Selon la contribution, « l'enquête préalable a révélé que même si le journal en place était évincé du marché,
le nouveau journal ne pourrait pas relever son prix au-dessus du niveau de concurrence à long terme, en
raison des forces concurrentielles restantes ». Le président se demande comment concilier cette affirmation
avec les termes de l'article 7(2), qui semblent indiquer qu'une sous enchère visant un concurrent déterminé
peut être illicite ?

      Un des délégués de la Suisse explique que deux textes de loi nationaux traitent des prix d'éviction. Il
s'agit de la loi sur les cartels, qui concerne les positions dominantes, et de la loi fédérale contre la
concurrence déloyale. Les dispositions de cette dernière sont sujettes à controverse et prévoient, en
substance, qu'il est illicite d'offrir des prix bas pour tromper la clientèle, comme peut le faire une entreprise
qui attire les consommateurs dans ses locaux en pratiquant des prix très faibles sur un segment donné, et
des tarifs normaux ou élevés sur d'autres segments. En pratique, la Loi sur les cartels joue un rôle plus
important dans les activités des autorités suisses de la concurrence.
++++++++++
_Consignes_
[1] Recopiez mot pour mot, dans le texte sur les prix d'éviction, le passage allant de « Un des délégués » jusqu'à « de la concurrence. ».
[2] D'après le texte sur les prix d'éviction, quels sont les deux textes de loi suisses qui traitent de ces prix ?
[3] Rédigez la suite du texte sur les prix d'éviction, à partir de sa dernière phrase.

_Extrait des données_
++++++++++
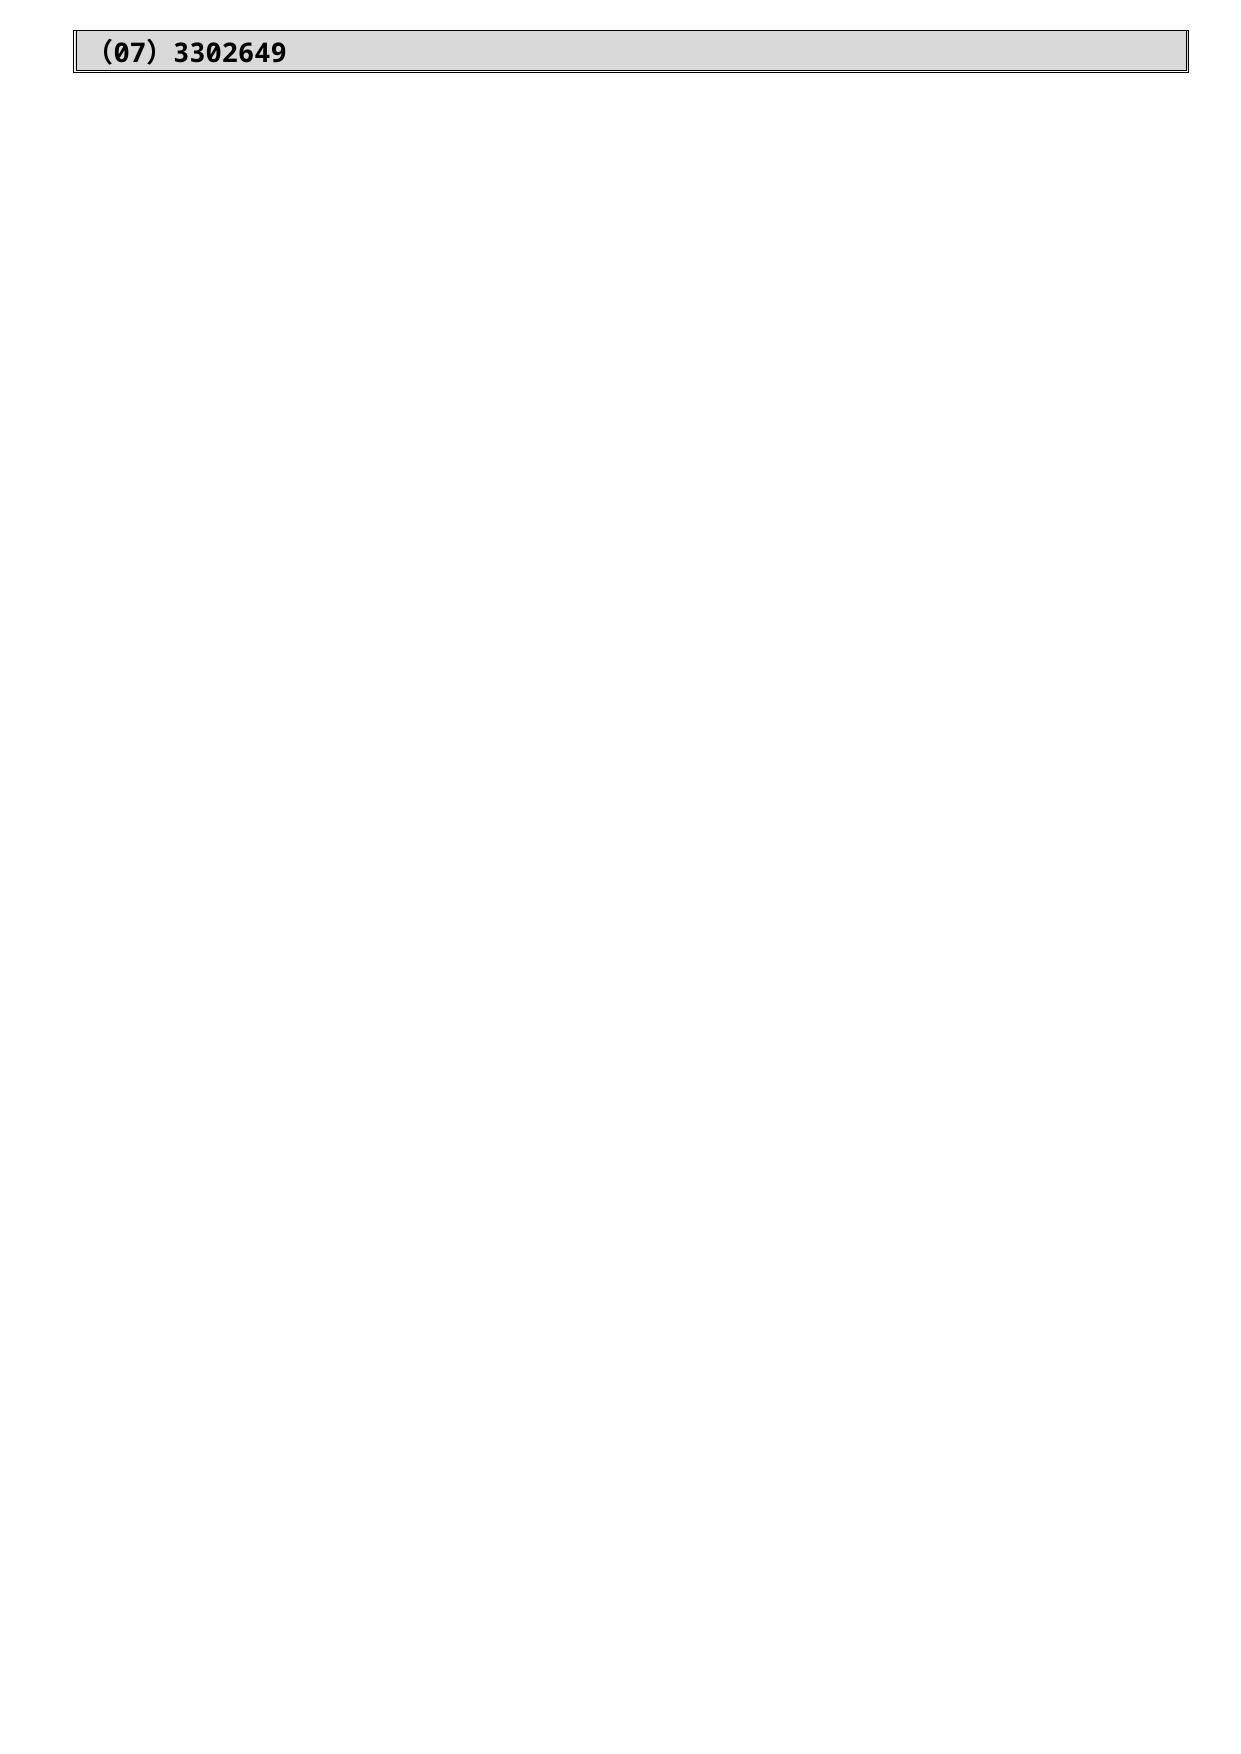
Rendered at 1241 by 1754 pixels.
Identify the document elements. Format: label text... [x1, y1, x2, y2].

table_cell （07）3302649 [77, 31, 1186, 70]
++++++++++
_Corrigé_
[1]
Un des délégués de la Suisse explique que deux textes de loi nationaux traitent des prix d'éviction. Il
s'agit de la loi sur les cartels, qui concerne les positions dominantes, et de la loi fédérale contre la
concurrence déloyale. Les dispositions de cette dernière sont sujettes à controverse et prévoient, en
substance, qu'il est illicite d'offrir des prix bas pour tromper la clientèle, comme peut le faire une entreprise
qui attire les consommateurs dans ses locaux en pratiquant des prix très faibles sur un segment donné, et
des tarifs normaux ou élevés sur d'autres segments. En pratique, la Loi sur les cartels joue un rôle plus
important dans les activités des autorités suisses de la concurrence.

[2] La loi sur les cartels et la loi fédérale contre la concurrence déloyale.

[3]
      Le délégué précise que l'affaire concernait des journaux opérant normalement dans des régions
distinctes. Il existe également des subdivisions locales de ces régions, dans lesquelles un journal peut
publier des éditions différentes. En l'espèce, un journal en place dans une subdivision locale faisait valoir
qu'un journal régional ne devait pas être autorisé à lancer une édition locale à perte. Les autorités de la
concurrence ont appliqué le critère de compensation des pertes de la manière recommandée par
M. Vickers, c'est-à-dire pour contrôler par recoupement qu'il y avait effectivement position dominante.
Elles sont parvenues à la conclusion que la concurrence était satisfaisante sur les marchés régionaux, et que
même si le lancement en question débouchait sur l'élimination du plaignant, cela n'impliquerait pas que le
prédateur présumé se trouvait en position dominante. En fait, celui-ci ne serait aucunement en mesure de
fixer ses prix au-dessus du niveau de concurrence. L'organisme saisi de l'affaire a donc estimé qu'en
l'absence de possibilité ultérieure de compensation des pertes, la position de la partie mise en cause ne
pouvait être considérée comme dominante.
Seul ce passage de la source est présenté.